Gabby Raymond, MITRE Engage capability lead: “First, because ‘denial, deception, and adversary engagement’ can mean different things across the cyber community, the Engage framework is defining a common terminology for the community. In the past year, the Engage team ran a series of focus groups with vendors, defenders, and decision makers, and they’ve given us tremendous feedback and insight.
“Second, we’re constantly looking for examples of implementations of various activities in the wild, whether it’s in research products or real-world use cases. We want to show others how an activity actually looks and was implemented.
“Third, what are we missing? We want to gather the community’s thoughts and feedback about how Engage can help defenders drive up the cost for an adversary to act on a network while simultaneously driving down the value of what they receive. Better still, can we cause an adversary to take an action that benefits us as a defender? For instance, are they using new techniques we haven’t seen before?

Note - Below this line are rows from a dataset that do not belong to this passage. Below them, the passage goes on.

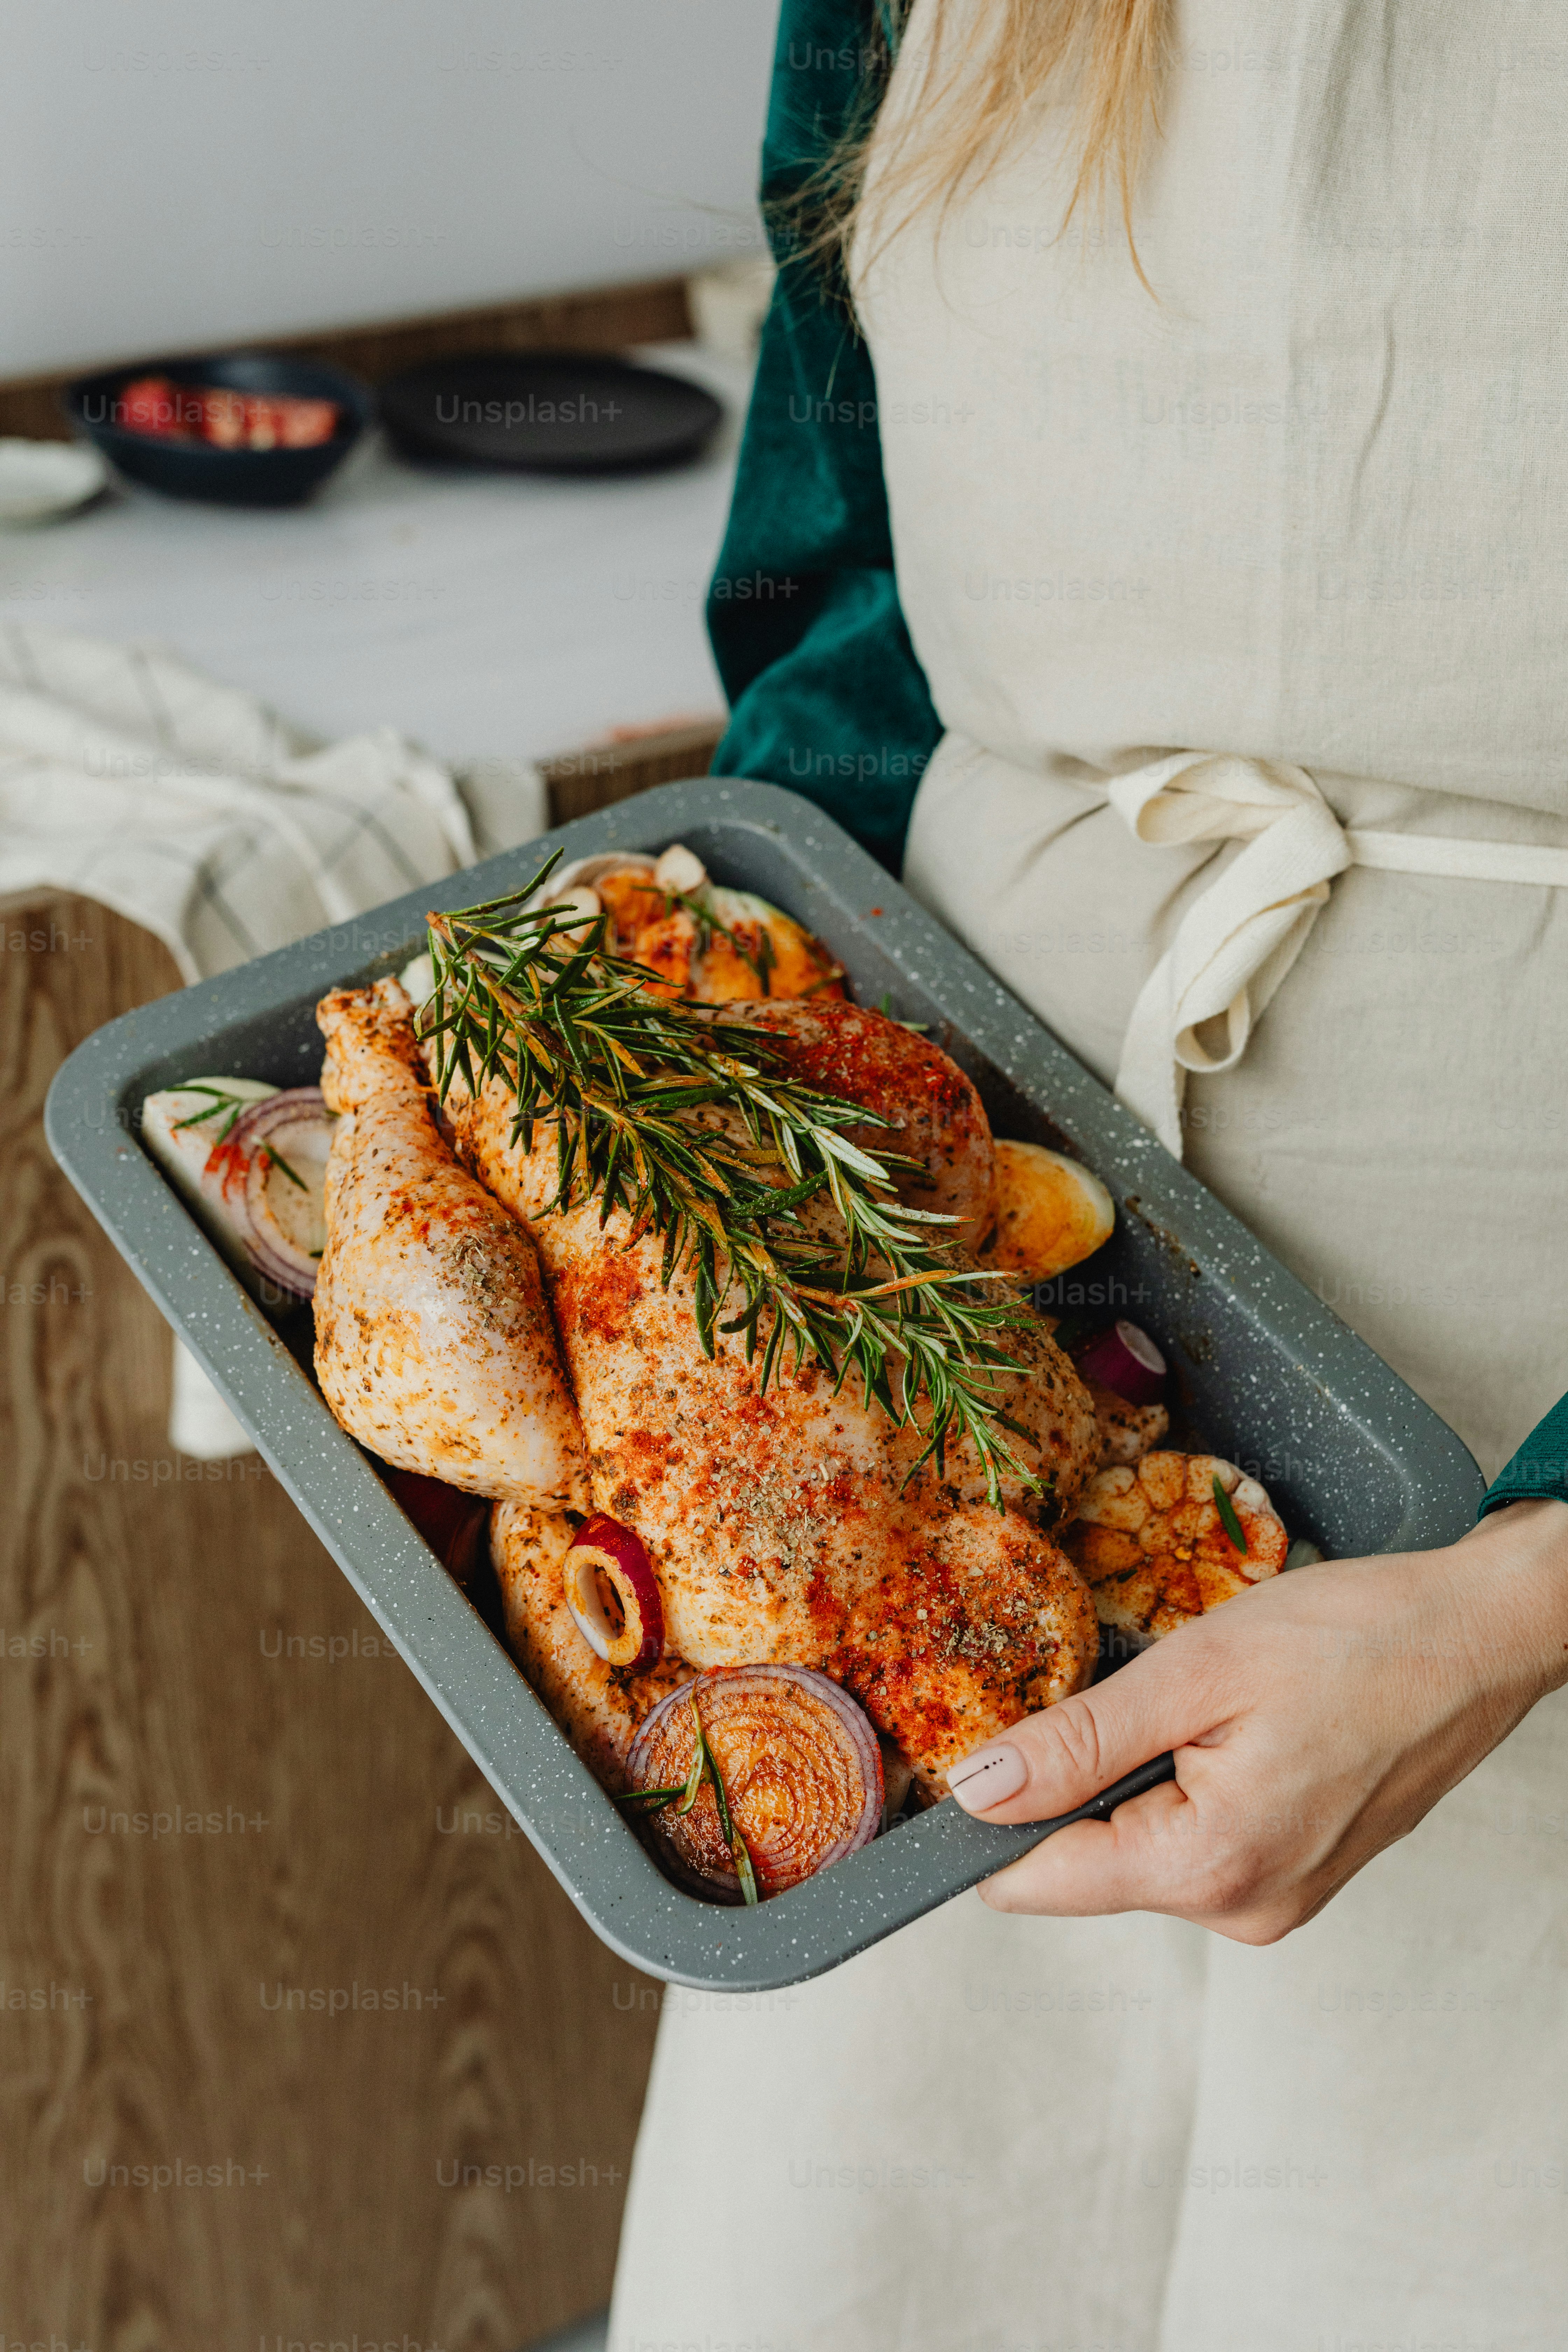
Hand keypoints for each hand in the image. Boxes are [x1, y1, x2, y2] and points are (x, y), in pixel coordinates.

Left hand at [950, 1498, 1567, 1941]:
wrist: (1475, 1638)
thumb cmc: (1357, 1638)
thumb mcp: (1197, 1671)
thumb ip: (1078, 1743)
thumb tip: (978, 1790)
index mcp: (1210, 1869)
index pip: (1039, 1881)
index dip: (994, 1814)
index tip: (986, 1749)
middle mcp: (1242, 1910)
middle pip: (1089, 1861)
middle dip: (1083, 1779)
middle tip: (1144, 1693)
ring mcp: (1274, 1900)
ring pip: (1141, 1847)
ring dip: (1141, 1776)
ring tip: (1208, 1706)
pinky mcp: (1294, 1875)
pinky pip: (1195, 1840)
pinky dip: (1188, 1783)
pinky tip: (1237, 1727)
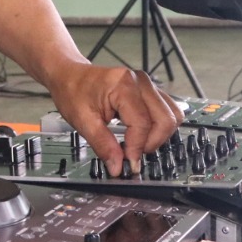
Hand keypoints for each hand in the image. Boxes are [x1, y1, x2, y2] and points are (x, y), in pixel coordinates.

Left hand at [46, 63, 182, 175]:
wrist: (70, 75)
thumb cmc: (73, 91)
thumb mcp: (82, 120)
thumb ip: (103, 145)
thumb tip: (118, 167)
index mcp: (123, 85)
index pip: (142, 123)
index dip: (137, 148)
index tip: (128, 164)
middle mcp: (140, 82)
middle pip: (165, 119)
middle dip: (152, 143)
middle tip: (132, 154)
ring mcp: (147, 85)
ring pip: (172, 116)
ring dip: (158, 136)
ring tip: (137, 143)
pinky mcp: (149, 91)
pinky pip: (167, 111)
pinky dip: (159, 127)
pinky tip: (141, 134)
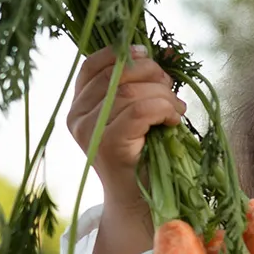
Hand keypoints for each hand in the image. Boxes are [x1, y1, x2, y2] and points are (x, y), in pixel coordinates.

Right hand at [67, 45, 186, 253]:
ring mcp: (88, 132)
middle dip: (153, 75)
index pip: (91, 64)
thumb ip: (142, 83)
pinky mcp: (107, 145)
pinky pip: (139, 110)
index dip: (122, 53)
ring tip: (177, 111)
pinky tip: (173, 121)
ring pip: (132, 91)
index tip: (149, 56)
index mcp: (77, 106)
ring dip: (165, 96)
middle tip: (172, 92)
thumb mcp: (139, 113)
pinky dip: (163, 109)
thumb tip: (164, 48)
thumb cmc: (145, 157)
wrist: (141, 205)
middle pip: (117, 74)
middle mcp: (76, 117)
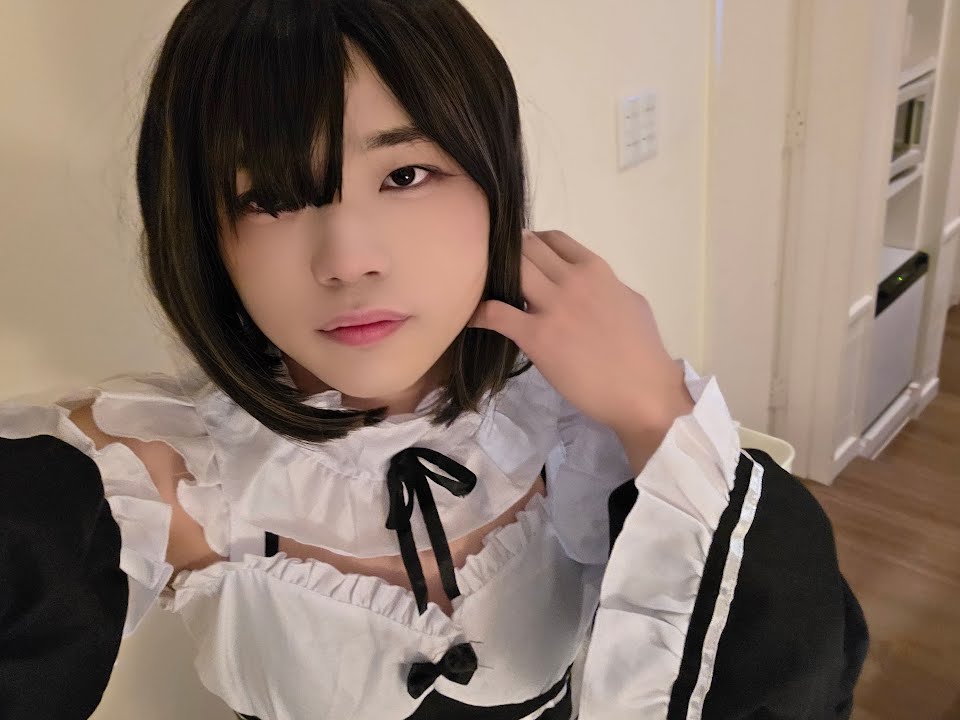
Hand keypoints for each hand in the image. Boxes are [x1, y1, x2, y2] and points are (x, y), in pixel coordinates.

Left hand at [468, 230, 693, 463]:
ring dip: (493, 277)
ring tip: (484, 290)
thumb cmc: (643, 351)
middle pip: (525, 249)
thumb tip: (586, 285)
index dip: (532, 245)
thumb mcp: (630, 301)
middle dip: (508, 257)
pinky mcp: (536, 337)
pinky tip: (471, 318)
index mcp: (595, 269)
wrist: (643, 392)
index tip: (522, 259)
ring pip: (510, 271)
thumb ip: (604, 286)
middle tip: (498, 275)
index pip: (552, 239)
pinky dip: (479, 313)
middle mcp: (572, 280)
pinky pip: (495, 313)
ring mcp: (553, 307)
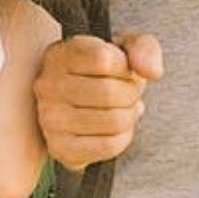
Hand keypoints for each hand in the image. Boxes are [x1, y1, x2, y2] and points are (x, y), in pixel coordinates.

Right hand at [33, 33, 162, 170]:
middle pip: (110, 93)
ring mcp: (50, 119)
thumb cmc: (104, 73)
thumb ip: (144, 49)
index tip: (123, 69)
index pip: (103, 59)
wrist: (80, 104)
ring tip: (123, 108)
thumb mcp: (124, 49)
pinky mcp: (60, 148)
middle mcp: (47, 85)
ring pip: (113, 121)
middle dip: (131, 93)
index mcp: (60, 54)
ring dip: (130, 115)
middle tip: (128, 92)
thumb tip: (151, 72)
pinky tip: (117, 128)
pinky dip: (123, 137)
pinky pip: (109, 146)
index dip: (125, 67)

Or, as we watch them move around the network or exfiltrate data from a host, can we gain more information about their motivations and how they perform their operations?
“Plus, as vendors map their various technologies to Engage, it will help providers and chief information security officers understand what the current state of the field is and how they can support the variety of operational goals defenders may have.
“Bottom line, Engage goes far beyond a ‘framework.’ It’s about the process of planning adversary engagement operations. And that’s why we’re intent on growing the Engage community, so together we can push the boundaries of today’s research and development to defend against cyber threats into the future.”